- Genre: Children's television
- Created by: Jane Norman
- Based on: Peter Pan
- Starring: Jane Norman
- Country of origin: United States
- Original language: English
- No. of seasons: 16 total (9 original, 7 syndicated)

Production
- Producers: Pixanne Productions, New York (during syndication years)
- Cinematography: Taped before a live audience of children on Friday evenings, beginning at 7:30 p.m., the show opened with shots of Pixanne "flying" onto and off of the television stage, and aired weekly on Saturday mornings at 8:00 a.m.

Original release
- Network: WCAU-TV, Philadelphia, Pennsylvania
- Release: 1960 – 1969

= Pixanne =

Pixanne was a children's television program, created and hosted by singer-actress Jane Norman, that ran from 1960 to 1969 on WCAU-TV in Philadelphia, Pennsylvania. It was then syndicated nationally, and ran for another seven years.

During the show's run, Norman also wrote and performed in special, holiday-themed shows featuring Pixanne and her Enchanted Forest friends. Pixanne also became the first local children's television show to be filmed at major world events, including at the World's Fair in New York and at Expo '67 in Canada.

==Beginning==

The show began when Norman, a onetime child prodigy who had been playing and composing music since she was 3 years of age, contacted one of her professors from Temple University, where Norman was majoring in Early Childhood Education and minoring in Radio, TV and Theatre. In addition to being a member of Temple's faculty, her professor was also working at what was then WFIL and later became WPVI-TV. Norman, who had taught kindergarten at the Shoemaker School in Cheltenham Township after graduating from Temple, pitched a possible children's program featuring a Peter Pan-like character to her former professor. Knowing there were no openings available at WFIL, he suggested that she approach the management of the then-CBS-owned-and-operated station WCAU-TV. Norman walked in with no appointment, described the show to the program director, and, within three weeks, was on the air with her new show, which quickly achieved a loyal following of children and their parents.

==Features==
Norman appeared on the show as a "pixie" with a green outfit, tights and a hat with a feather. She worked out a method of "flying" using a similar apparatus to that which Mary Martin had used as Peter Pan, but with only one wire supporting her instead of the several that had harnessed Martin on stage. Producers of Norman's show, in fact, actually hired theatrical flight specialist Peter Foy, who had designed the "flying" technology for Martin and other Broadway actresses, in order to build Norman's rigging for television. When interviewed about the experience later in life, Norman recalled that perfecting the technique was quite painful, but proved so effective as to be maintained for the entire run of the program.

Taped before a live audience of children on Friday evenings, beginning at 7:30 p.m., the show aired on Saturday mornings at 8:00 a.m. The show became so popular that admission to the set was by ticket only. Each show opened with Norman "flying" onto and off the set, which was designed to appear to young viewers as an enchanted forest with a stepping-stone path meandering through the forest's flowers, Spanish moss-draped trees and toadstools.

The supporting cast of puppets included Oggie Owl, Fliffy Butterfly, Herkimer, Tearesa, Galumpagus, Dandy Lion, and the puppets of Addis Williams. Pixanne had at least two alter-egos as well — one was a witch called Windy, whom Norman also acted out. Guest appearances included singer Tiny Tim.
○ ○ ○ ○ ○
Assigned task A ▸ In the listing, copy word for word the stretch from the line containing "Reading left to" through the end of the listing. Omit the pictures.

Collected data entries:
○ ○ ○ ○ ○
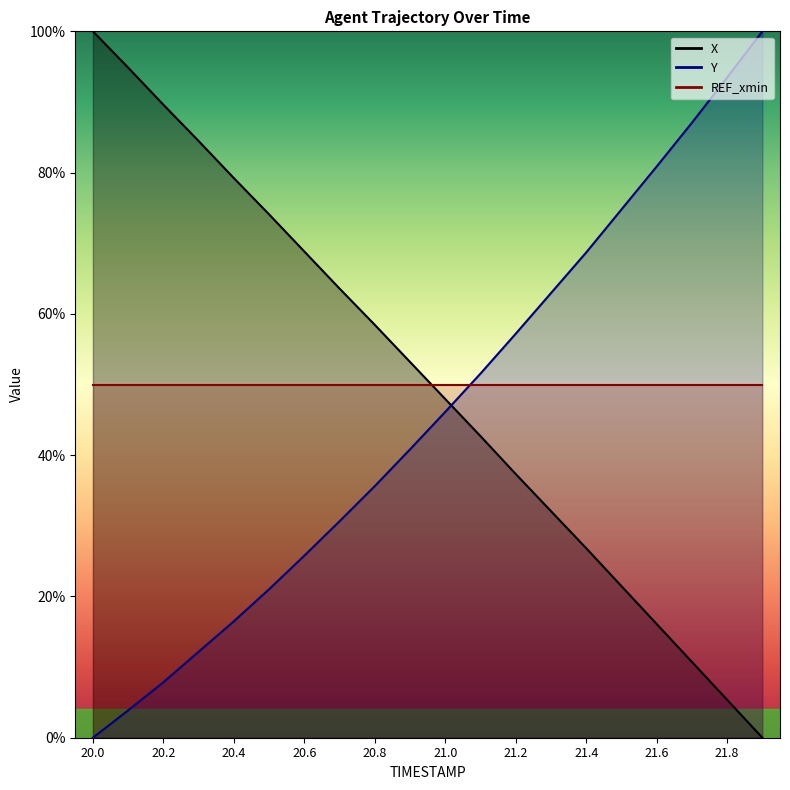

Reading right to left, what are all the values shown in this chart?

X: 0.0	5.4	10.7	16.1	21.5	26.8	32.1	37.3	42.7	47.9	53.2	58.4	63.6	68.8	74.1	79.2	84.5	89.6	94.9	100.0
Y: 100.0	93.5	87.1	80.9	74.8	68.7	62.9	57.2	51.5	46.1	40.8	35.6	30.6	25.8	21.0	16.5	12.2	7.9	3.9	0.0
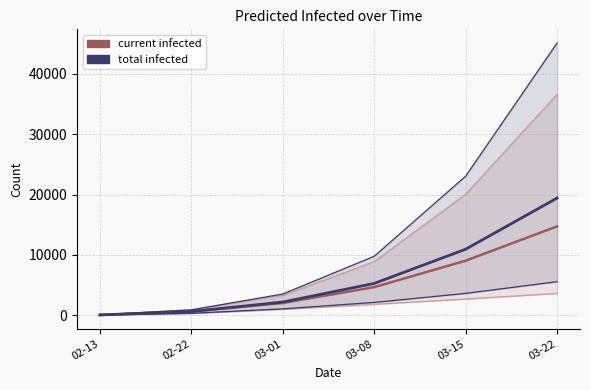

What is the value of the predicted_total_infected_lower point at the 2nd from the left?

319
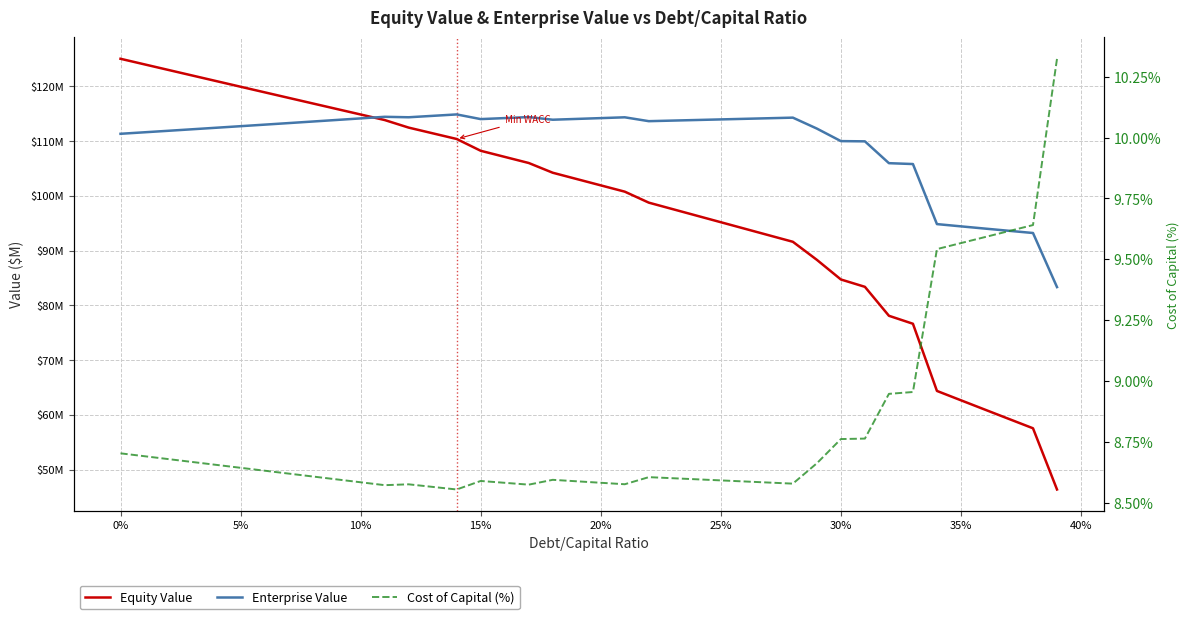

Is it true that Cost of Capital (%) equals 3.1 at 9?

False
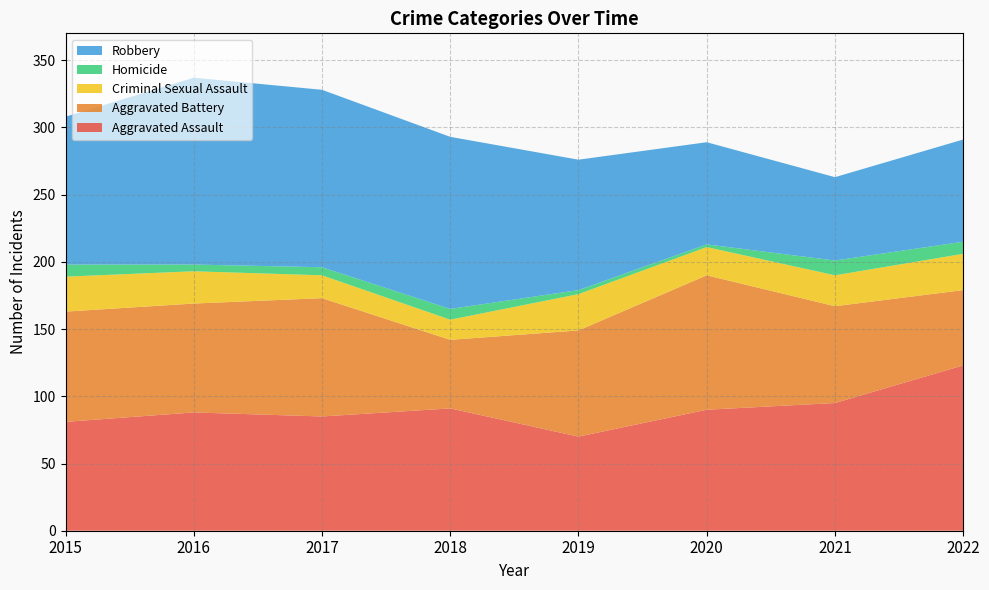

Reading left to right, transcribe all the data shown in this chart.

Aggravated Assault: 81	88	85	91	70	90	95	123
Aggravated Battery: 82	81	88	51	79	100	72	56
Criminal Sexual Assault: 26	24	17	15	27	21	23	27
Homicide: 9	5	6	8	3	2	11	9
Robbery: 110	139	132	128	97	76	62	76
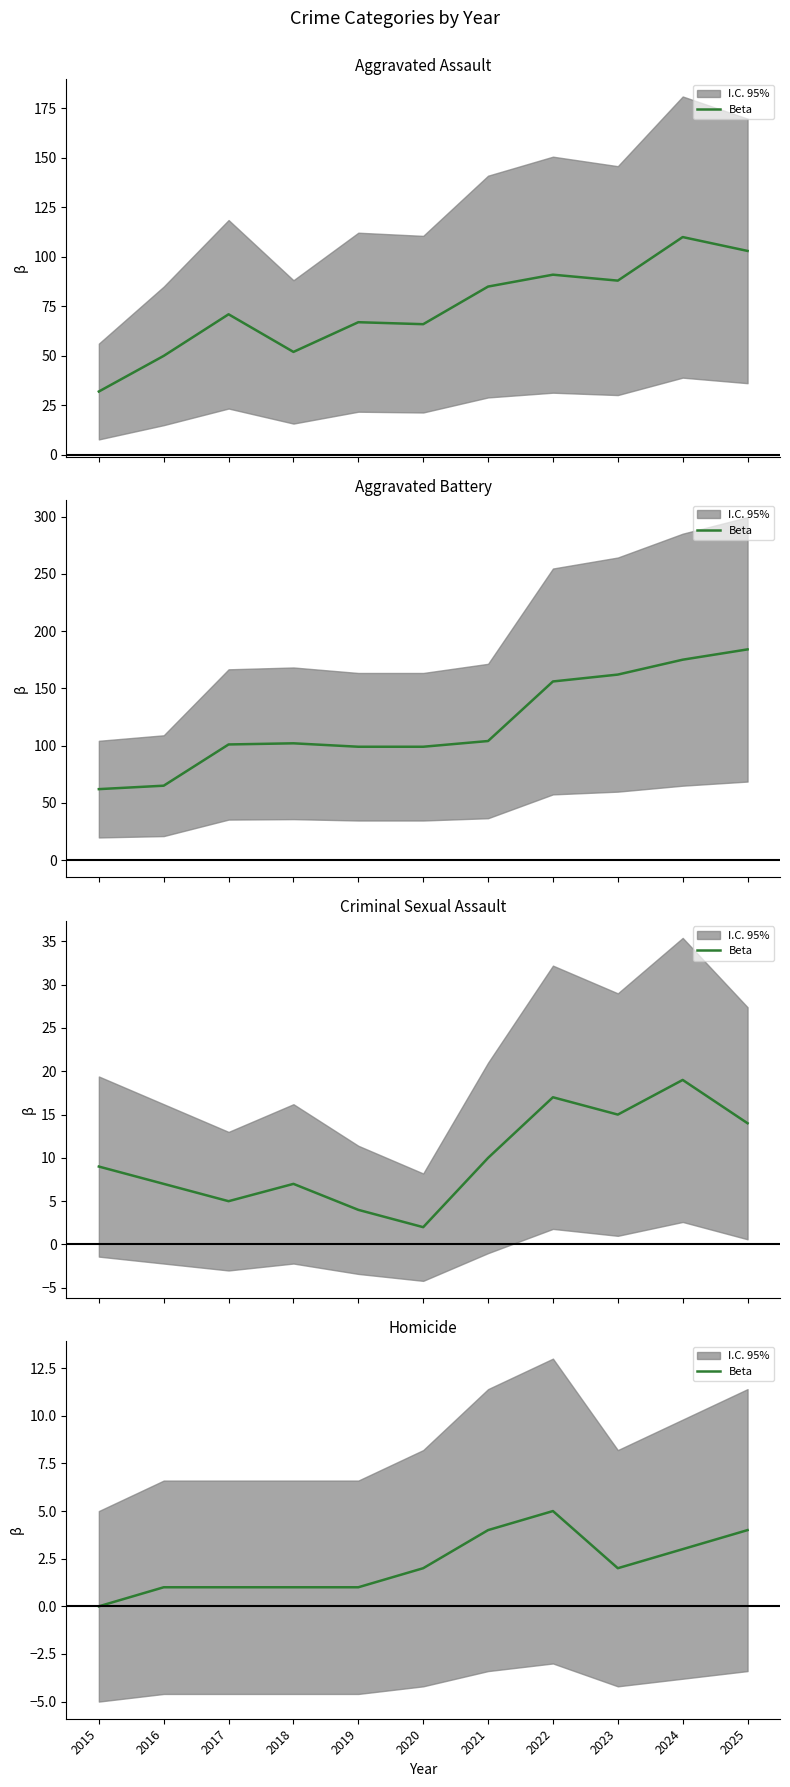

The value at 2022 is 5. True or false?

True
○ ○ ○ ○ ○
Assigned task B ▸
Answer these questions about the Pixanne article:
(i) At which university was Norman majoring in Early Childhood Education?
(ii) Which theatrical flight specialist was hired to build Norman's rigging?
(iii) Which singer made a guest appearance on the show?

Response A ▸
Reading left to right, transcribe all the data shown in this chart.

Aggravated Assault: 81	88	85	91	70	90	95	123
Aggravated Battery: 82	81	88	51	79	100	72	56
Criminal Sexual Assault: 26	24	17	15	27	21	23	27
Homicide: 9	5	6	8	3	2	11	9
Robbery: 110	139	132	128	97	76	62	76

The value at 2022 is 5. True or false?

True

Response B ▸
(i) Temple University
(ii) Peter Foy
(iii) Tiny Tim